### abstract

- An effect of sheared large-scale motions on a mean electromotive force in a nonrotating turbulent flow of a conducting fluid is studied. It is demonstrated that in a homogeneous divergence-free turbulent flow the $\ensuremath{\alpha}$ effect does not exist, however a mean magnetic field can be generated even in a nonrotating turbulence with an imposed mean velocity shear due to a ``shear-current'' effect. A mean velocity shear results in an anisotropy of turbulent magnetic diffusion. A contribution to the electromotive force related to the symmetric parts of the gradient tensor of the mean magnetic field (the $\ensuremath{\kappa}$ effect) is found in nonrotating turbulent flows with a mean shear. The $\ensuremath{\kappa}$ effect and turbulent magnetic diffusion reduce the growth rate of the mean magnetic field.
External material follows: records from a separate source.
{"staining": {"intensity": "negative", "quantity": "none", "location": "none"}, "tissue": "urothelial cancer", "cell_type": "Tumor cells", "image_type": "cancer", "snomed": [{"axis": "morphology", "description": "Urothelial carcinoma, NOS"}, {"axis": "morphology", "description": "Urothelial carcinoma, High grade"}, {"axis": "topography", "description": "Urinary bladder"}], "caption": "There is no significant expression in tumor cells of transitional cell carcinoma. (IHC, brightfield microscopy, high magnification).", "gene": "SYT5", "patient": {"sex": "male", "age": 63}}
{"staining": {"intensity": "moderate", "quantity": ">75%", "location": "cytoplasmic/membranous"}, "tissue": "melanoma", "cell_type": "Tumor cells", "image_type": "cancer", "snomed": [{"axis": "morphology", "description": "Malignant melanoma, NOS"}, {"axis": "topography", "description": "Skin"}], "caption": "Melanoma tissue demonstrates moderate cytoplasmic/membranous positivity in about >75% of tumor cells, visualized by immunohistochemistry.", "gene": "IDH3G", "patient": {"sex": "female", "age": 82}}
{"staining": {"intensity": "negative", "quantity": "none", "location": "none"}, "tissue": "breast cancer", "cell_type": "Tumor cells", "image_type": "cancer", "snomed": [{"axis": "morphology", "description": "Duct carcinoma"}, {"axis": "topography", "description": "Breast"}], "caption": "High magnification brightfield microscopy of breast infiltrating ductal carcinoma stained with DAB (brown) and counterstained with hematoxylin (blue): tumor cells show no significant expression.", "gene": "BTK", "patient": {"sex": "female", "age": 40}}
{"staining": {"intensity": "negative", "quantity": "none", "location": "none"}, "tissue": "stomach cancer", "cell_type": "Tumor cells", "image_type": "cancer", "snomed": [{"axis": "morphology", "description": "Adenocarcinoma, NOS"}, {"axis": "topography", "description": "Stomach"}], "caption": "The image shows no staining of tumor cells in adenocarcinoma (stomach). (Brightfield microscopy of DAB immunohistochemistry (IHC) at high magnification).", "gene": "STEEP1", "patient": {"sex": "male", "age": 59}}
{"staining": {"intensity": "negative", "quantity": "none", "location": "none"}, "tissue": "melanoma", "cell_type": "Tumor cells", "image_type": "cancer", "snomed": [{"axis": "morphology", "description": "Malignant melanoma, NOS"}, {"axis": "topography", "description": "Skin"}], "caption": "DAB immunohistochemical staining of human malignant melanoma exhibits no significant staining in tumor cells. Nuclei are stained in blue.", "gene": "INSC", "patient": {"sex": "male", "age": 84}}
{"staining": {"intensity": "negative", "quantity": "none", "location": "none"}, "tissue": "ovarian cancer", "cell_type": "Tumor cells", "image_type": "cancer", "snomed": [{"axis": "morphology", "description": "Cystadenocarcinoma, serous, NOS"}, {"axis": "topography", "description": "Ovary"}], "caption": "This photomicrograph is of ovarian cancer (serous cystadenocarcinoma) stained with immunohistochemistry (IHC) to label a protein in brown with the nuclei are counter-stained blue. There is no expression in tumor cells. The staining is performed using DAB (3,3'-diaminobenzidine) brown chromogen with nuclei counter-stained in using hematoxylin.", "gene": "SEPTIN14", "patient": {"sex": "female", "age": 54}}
It is shown that a mean magnetic field can be generated when the exponent of the energy spectrum of the background turbulence (without the mean velocity shear) is less than 2. The shear-current effect was studied using two different methods: the $\ensuremath{\tau}$ approximation (the Orszag third-order closure procedure) and the stochastic calculus (the path integral representation of the solution of the induction equation, Feynman-Kac formula, and Cameron-Martin-Girsanov theorem). Astrophysical applications of the obtained results are discussed.